Ich weiß es nicht. Aber vielleicht kann es uns Herr Wörnle erklären. Fände ich wirklich gut. Die haben a schon eine ganz andere Herangehensweise ...
aber trotzdem ...
Witzig finde ich ja die Rechtfertigung, sie hätten die Formel "reduziert" - aus graphischen Gründen.
Die haben anscheinend immer noch nicht gerafft, dass da was zuviel ist. Wie man aus graphischen Gründen etwas reduziert, indem man was hinzufügt, was in ein Wassermolekül nicht hingehört, muss mir echt einer erklären.
Aber interessant, wie ein Marketing- und PR-Fachmann mal eben in Fischers Kommentaren explodiert. Vielleicht sollte er selbst mal einen PR-Berater für die richtige Kommunikation im Internet konsultieren.
Ich muss aber ehrlich zugeben, dass ich selbst 10mal draufgeschaut habe und erst beim 11. Mal gesehen habe, was da falsch ist. Obwohl ich ja wusste, dass da was falsch ist. Fehler passieren halt, aber dann muss man nun mal mit dem Spott leben.
Zu behaupten, bei Wissenschaftlern und Grafikern würden zwei Welten zusammenprallen, wäre maßlos untertrieben: Wissenschaftlern geht es um formale Exaktheit, Grafikern (so meine Erfahrung nach vielen Jahren der Zusammenarbeit) um Ästhetik - dem muss sich alles unterordnen, am liebsten auch die Realität. Ich bin mir ziemlich sicher, dass die obige, symmetrische Struktur deshalb gewählt wurde, weil sie in der häufigen Wiederholung auf dem großen Plakat am besten aussah. Ob die Grafiker wussten, dass das chemisch falsch ist, ist zweitrangig. Am Ergebnis hätte das nichts geändert.
Geschlafen haben aber die Auftraggeber, die das - gerade weil es um eine Kampagne im Rahmen des Wissenschaftsjahres ging - nicht hätten durchwinken dürfen.

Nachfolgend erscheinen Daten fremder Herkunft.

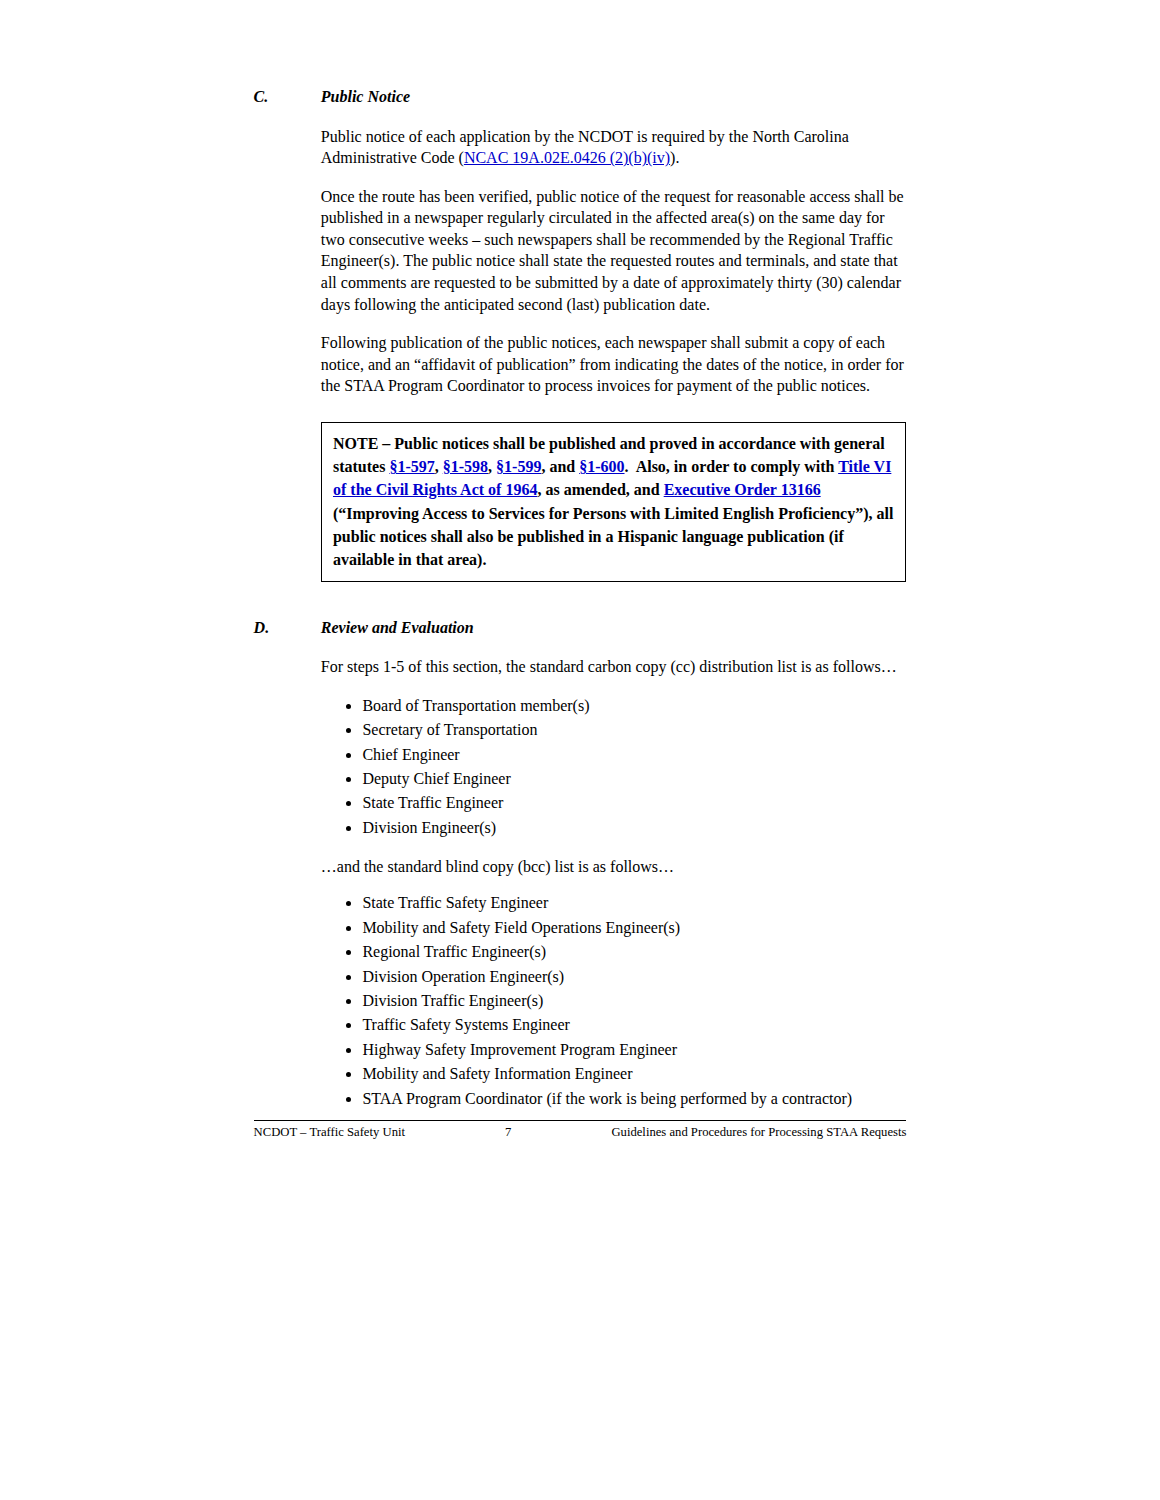C. Public Notice
Public notice of each application by the NCDOT is required by the North Carolina Administrative Code (NCAC 19A.02E.0426 (2)(b)(iv)).
Once the route has been verified, public notice of the request for reasonable access shall be published in a newspaper regularly circulated in the affected area(s) on the same day for two consecutive weeks – such newspapers shall be recommended by the Regional Traffic Engineer(s). The public notice shall state the requested routes and terminals, and state that all comments are requested to be submitted by a date of approximately thirty (30) calendar days following the anticipated second (last) publication date.
Following publication of the public notices, each newspaper shall submit a copy of each notice, and an “affidavit of publication” from indicating the dates of the notice, in order for the STAA Program Coordinator to process invoices for payment of the public notices.
NOTE – Public notices shall be published and proved in accordance with general statutes §1-597, §1-598, §1-599, and §1-600. Also, in order to comply with Title VI of the Civil Rights Act of 1964, as amended, and Executive Order 13166 (“Improving Access to Services for Persons with Limited English Proficiency”), all public notices shall also be published in a Hispanic language publication (if available in that area).
D. Review and Evaluation
For steps 1-5 of this section, the standard carbon copy (cc) distribution list is as follows…
Board of Transportation member(s)
Secretary of Transportation
Chief Engineer
Deputy Chief Engineer
State Traffic Engineer
Division Engineer(s)
…and the standard blind copy (bcc) list is as follows…
State Traffic Safety Engineer
Mobility and Safety Field Operations Engineer(s)
Regional Traffic Engineer(s)
Division Operation Engineer(s)
Division Traffic Engineer(s)
Traffic Safety Systems Engineer
Highway Safety Improvement Program Engineer
Mobility and Safety Information Engineer
STAA Program Coordinator (if the work is being performed by a contractor)
NCDOT – Traffic Safety Unit 7 Guidelines and Procedures for Processing STAA Requests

Das bemerkenswerte ist ja, dass Wasser tatsächlich in der Natur diese Hexagonstruktur annimmt, zumindest näherungsweise. Insofern ist die ästhetisch begründete Reduktion ziemlich unnötig.

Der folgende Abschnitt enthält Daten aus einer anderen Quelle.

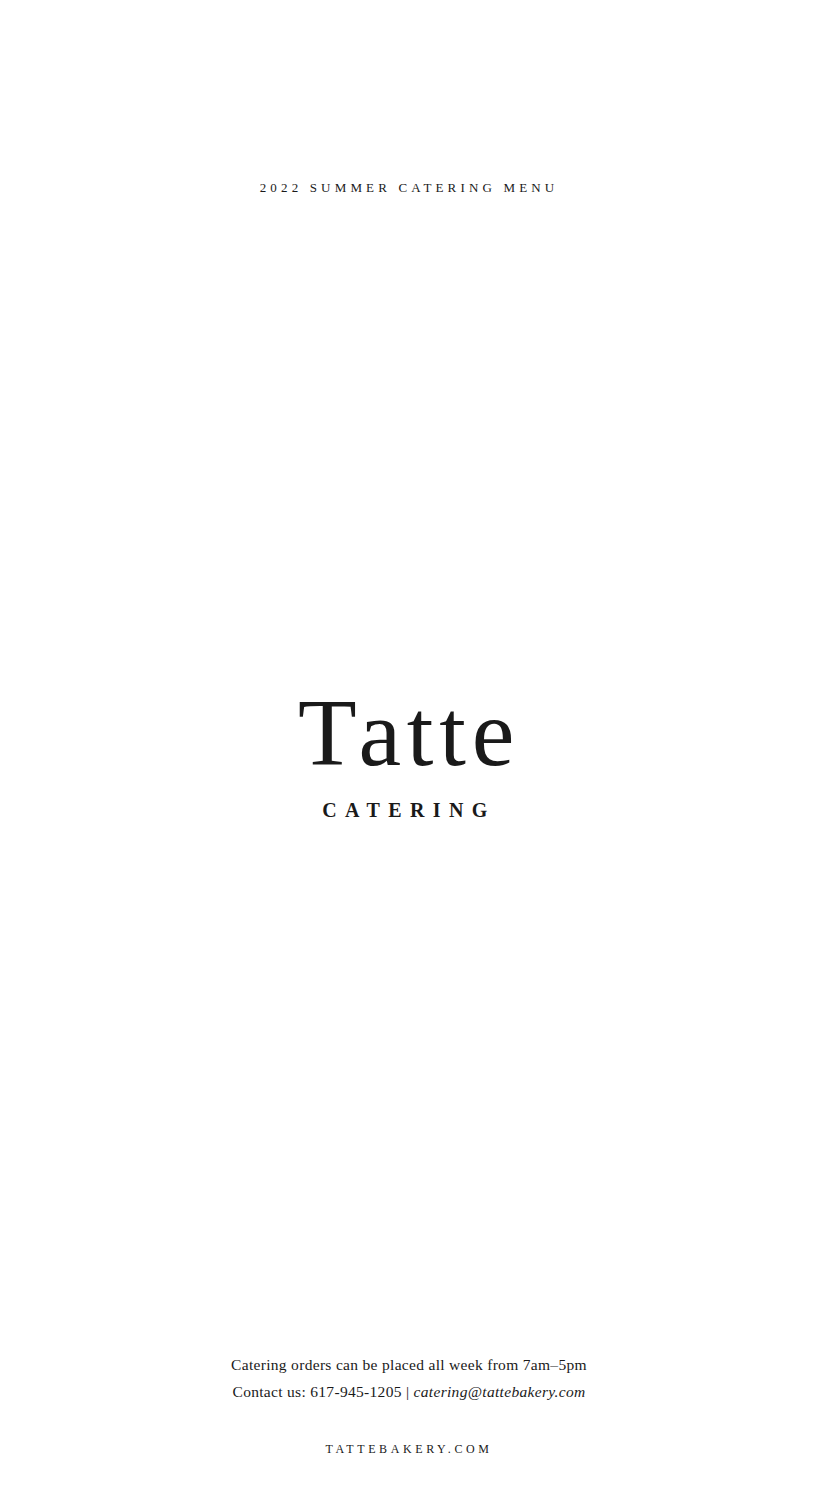2022 Summer Catering Menu
Tatte
Catering
Catering orders can be placed all week from 7am–5pm
Contact us: 617-945-1205 | catering@tattebakery.com
tattebakery.com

vielleicht ist das die homöopathische Form *duckundweg*
Und dem Wissenschaftler ist die korrekte Formel eben die ästhetischere...
Wenn man unbedingt mit Kompetenz werben möchte - sollte man sie erstmal haben...
Als Graphiker und Wissenschaftler muß ich zugeben, die Plakate schön zu finden und an die alte Wissenschafts-Debatte von Schönheit = Wahrheit denken zu müssen (Kekulés Traum von der Benzolstruktur!), wofür ich meine Hände aber nicht in Formalin legen würde :-)
@Bernhard
da muss ich gar kein Graphiker sein, das gefällt mir auch, ich finde die Idee auch gut.
Blöd ist eben – vielleicht sehe ich das zu wissenschaftlich – wenn mir wissenschaftlicher Kompetenz geworben wird, dann kommt's einfach blöd, bei so einem simplen Ding wie H2O (zum Jahr der Wissenschaft).
Aber das ist ja auch geklärt, Wörnle hat ja gesagt, dass sie es verbockt haben. Finde ich gut, und gut ist damit.
Jetzt würde ich nur gerne von demjenigen wissen, als er das entwickelt hat, ob er mal Zweifel hatte, das das falsch sein könnte, oder als darüber entschieden wurde: Ist da keinem was aufgefallen? ... nicht um die bloß zu stellen, sondern einfach um zu sehen: Ja, so passiert das. Oder: Guck mal an. Selbst so ein einfaches Ding wie Strukturformel kennen viele Menschen nicht.
Fakt ist und bleibt, dass hier ein 'chemischer Rechtschreibefehler' vorliegt und das ist peinlich, wenn man sich einen NW-Anstrich geben will. Ein Webbung; wei deises hirr waere führ Gaisterwißenschafftler aouch painlich:
Einfach nicht ignorieren :-)
Wem schadet es, wem nützt es?
Die für die Diskussion über solch Marginalia investierte Zeit wäre mir persönlich zu wertvoll.
Mein Vorschlag: Haltet ein!
Konstanz ist jetzt "Schweinegrippe-frei" - „Forschung ist die beste Medizin“ eben!